Even after Kathryn Bigelow won the “Best Director” Oscar last year, Catherine Hardwicke says women are still having to “fight” in Hollywood in order to make it against men.
Catherine, director of Twilight, says she wasn’t even allowed to pitch to direct Mark Wahlberg‘s The Fighter.
“I couldn’t get an interview even though my last movie made $400 million,” she told TheWrap. “I was told it had to be directed by a man — am I crazy?”
“It’s about action, it’s about boxing, so a man has to direct it … But they’ll let a man direct Sex in the City or any girly movie you’ve ever heard of.”
But showing no hard feelings, Catherine did say she liked what David O. Russell ended up doing with the film.
According to San Diego State University’s annual report, “The Celluloid Ceiling: Behind-the-Scenes Employment of Women on the Top 250 Films of 2010,” women only made up 7 percent of directors of major motion pictures in 2010.
Even though they are making improvements, Catherine says women still face plenty of discrimination.

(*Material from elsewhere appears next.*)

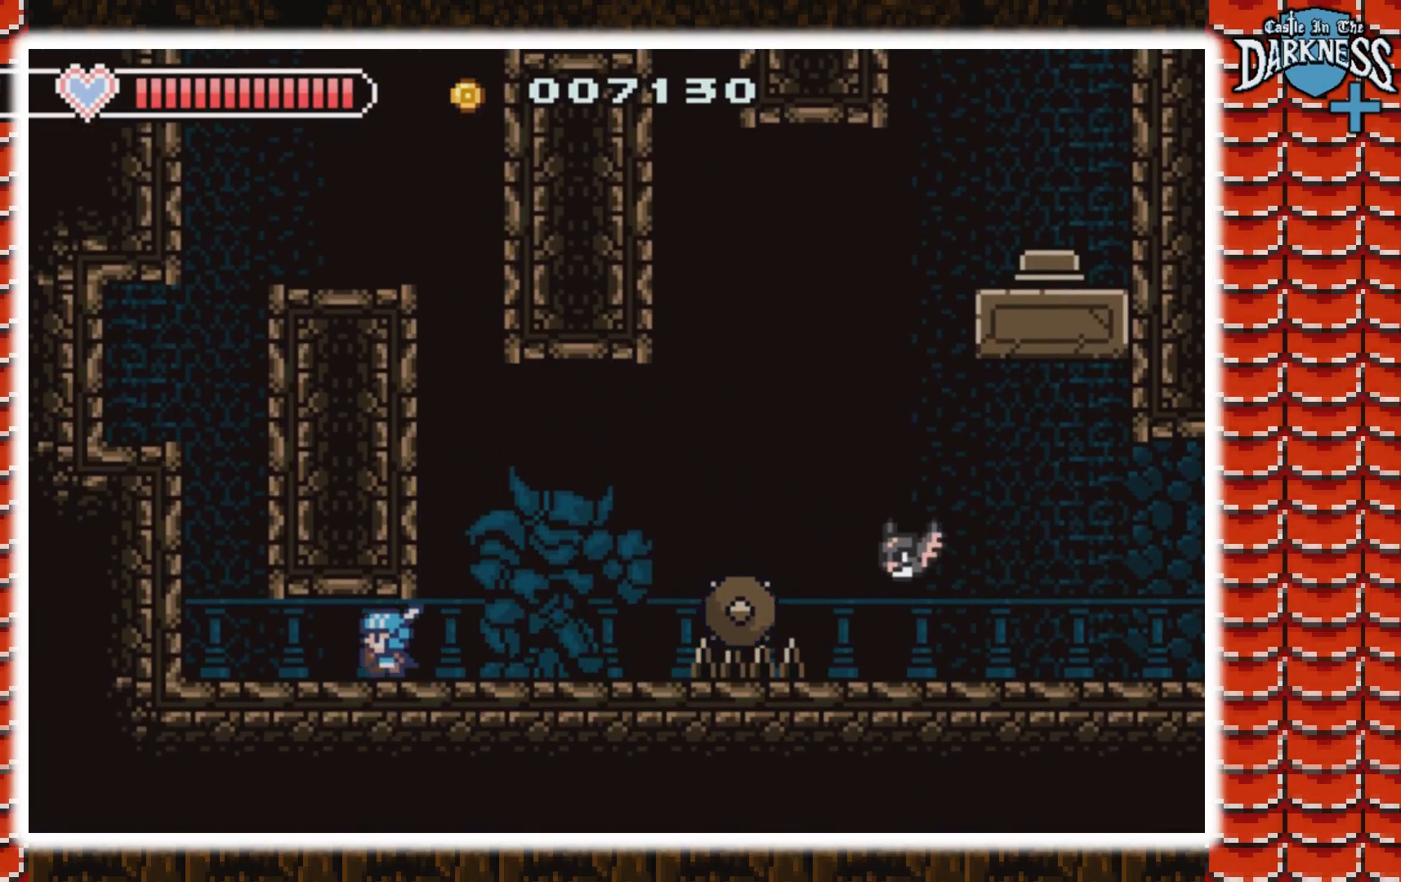
{"buttons": ["A"], "events": [[300, "A", "down"], [367, "DPAD_LEFT", "up"]]}
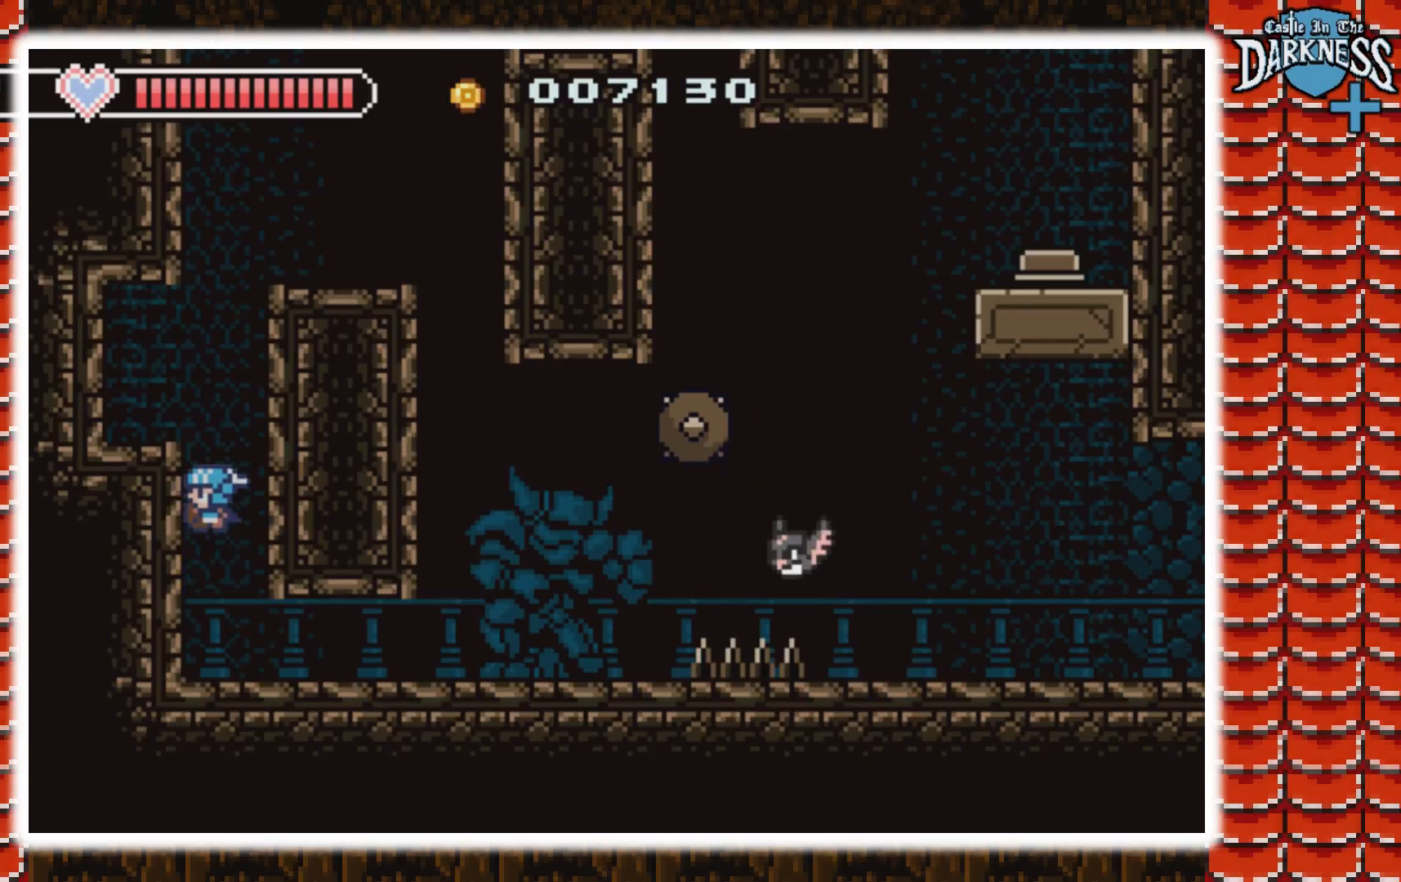
{"buttons": ["DPAD_RIGHT"], "events": [[167, "DPAD_LEFT", "down"], [333, "A", "up"], [367, "DPAD_LEFT", "up"], [433, "DPAD_RIGHT", "down"]]}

The reports shows that the percentage of women directing major movies decreased from 9 percent in 1998 to 7 percent in 2009 and 2010.
In addition, women made up 2 percent of all cinematographers, 10 percent of all writers, 15 percent of all executive producers, 18 percent of all editors and 24 percent of all producers in 2010.
“These numbers are just remarkably stable,” executive director of San Diego State University’s Center for the Study of Women in Television and Films, Martha M. Lauzen, said.
But, some have broken what Lauzen calls the “celluloid ceiling” like Kathryn did last year.